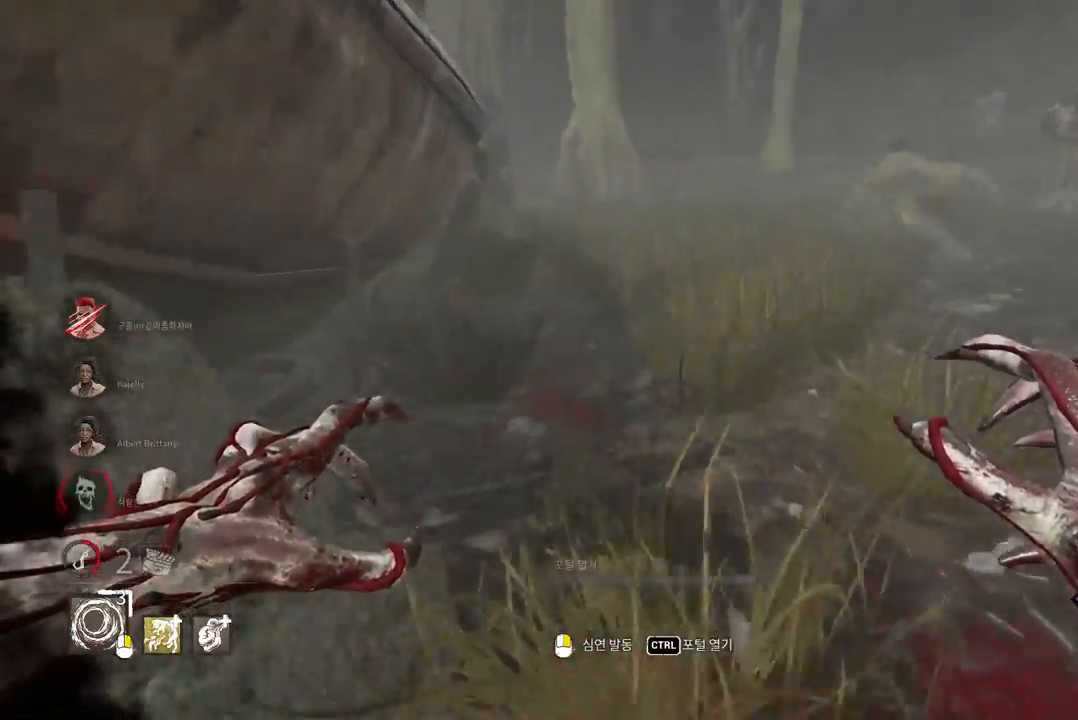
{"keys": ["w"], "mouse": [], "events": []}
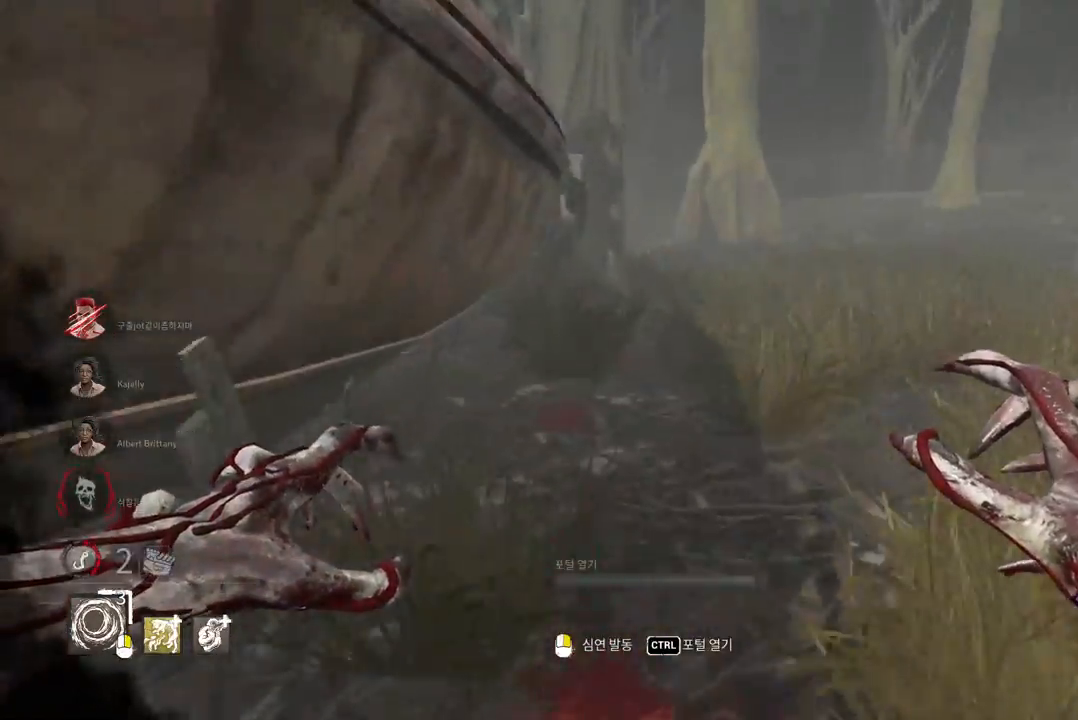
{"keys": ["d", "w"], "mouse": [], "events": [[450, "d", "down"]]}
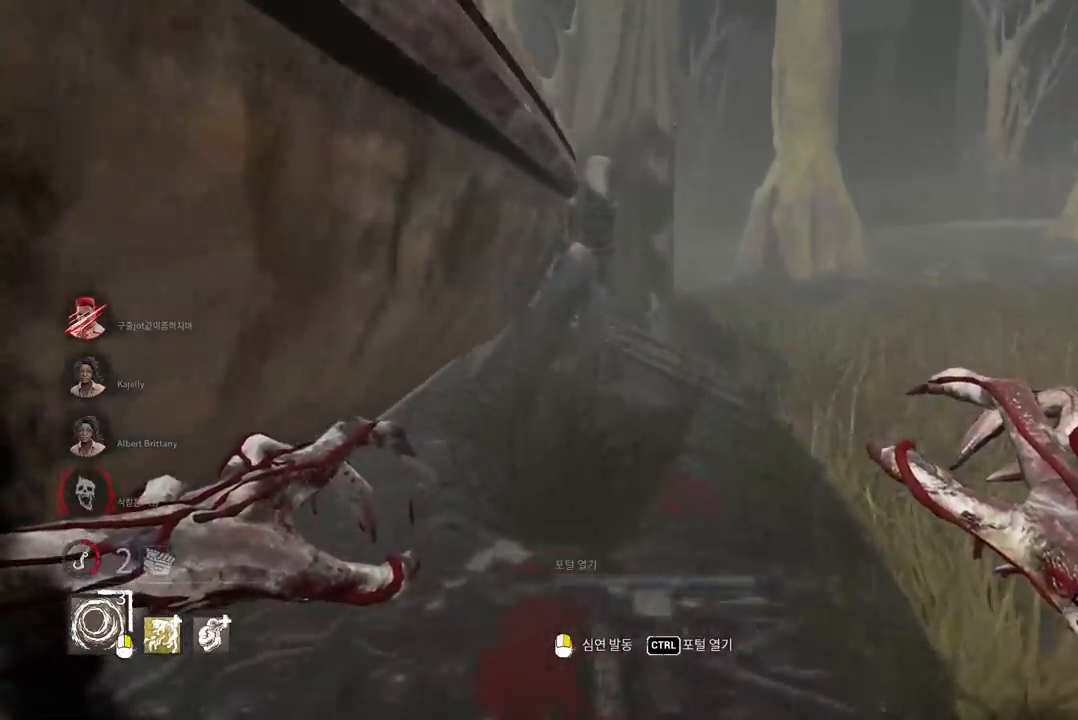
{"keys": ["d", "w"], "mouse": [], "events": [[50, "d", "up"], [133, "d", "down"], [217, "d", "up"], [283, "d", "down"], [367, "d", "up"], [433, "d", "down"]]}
--
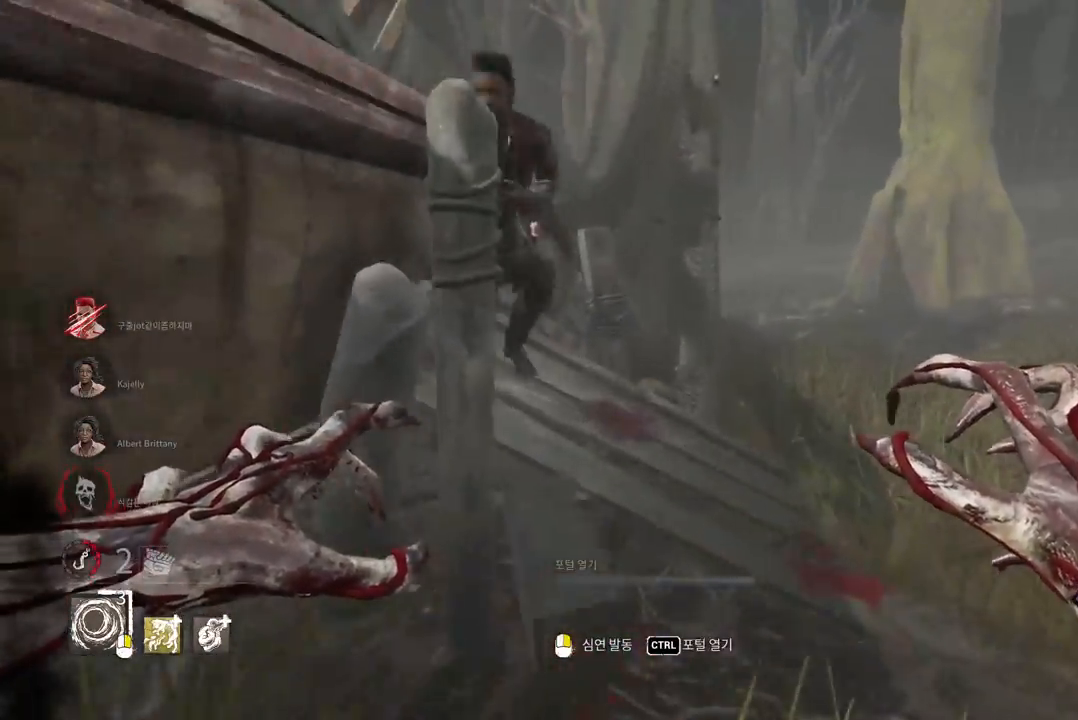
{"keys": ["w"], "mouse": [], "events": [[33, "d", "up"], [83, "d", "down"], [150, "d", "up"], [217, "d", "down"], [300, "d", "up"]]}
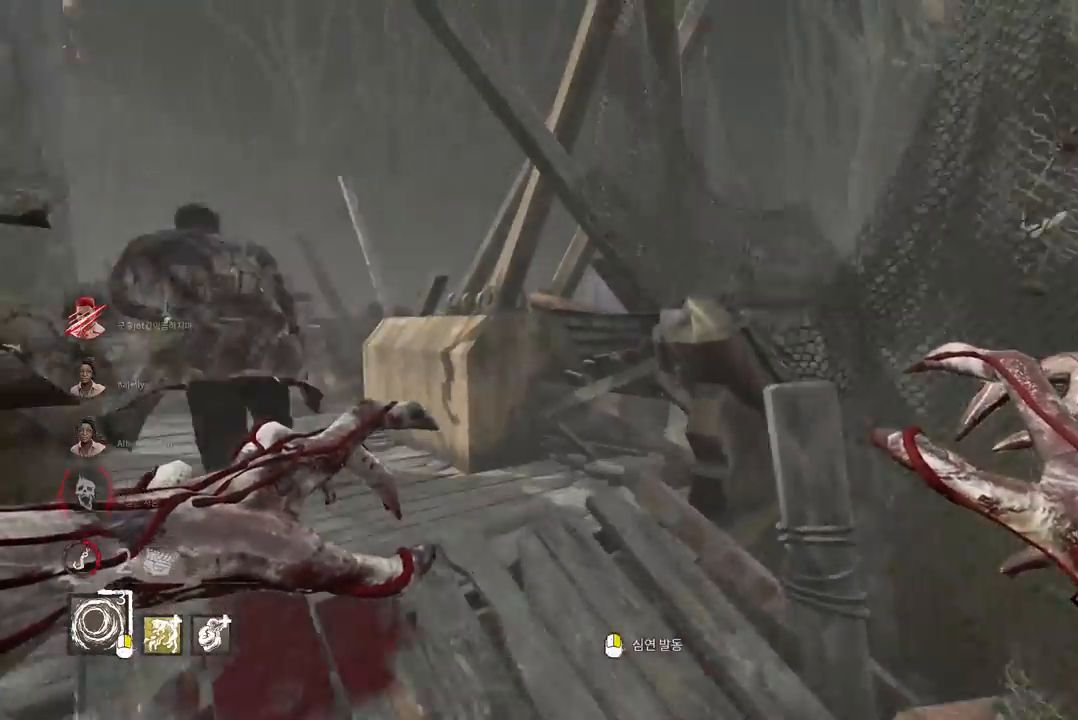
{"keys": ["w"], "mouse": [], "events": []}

WORK ORDER ▸
List, from the entries above, every line in which the word "down" shows up.

ANSWER ▸
{"keys": ["d", "w"], "mouse": [], "events": [[450, "d", "down"]]}
{"keys": ["d", "w"], "mouse": [], "events": [[50, "d", "up"], [133, "d", "down"], [217, "d", "up"], [283, "d", "down"], [367, "d", "up"], [433, "d", "down"]]}
{"keys": ["w"], "mouse": [], "events": [[33, "d", "up"], [83, "d", "down"], [150, "d", "up"], [217, "d", "down"], [300, "d", "up"]]}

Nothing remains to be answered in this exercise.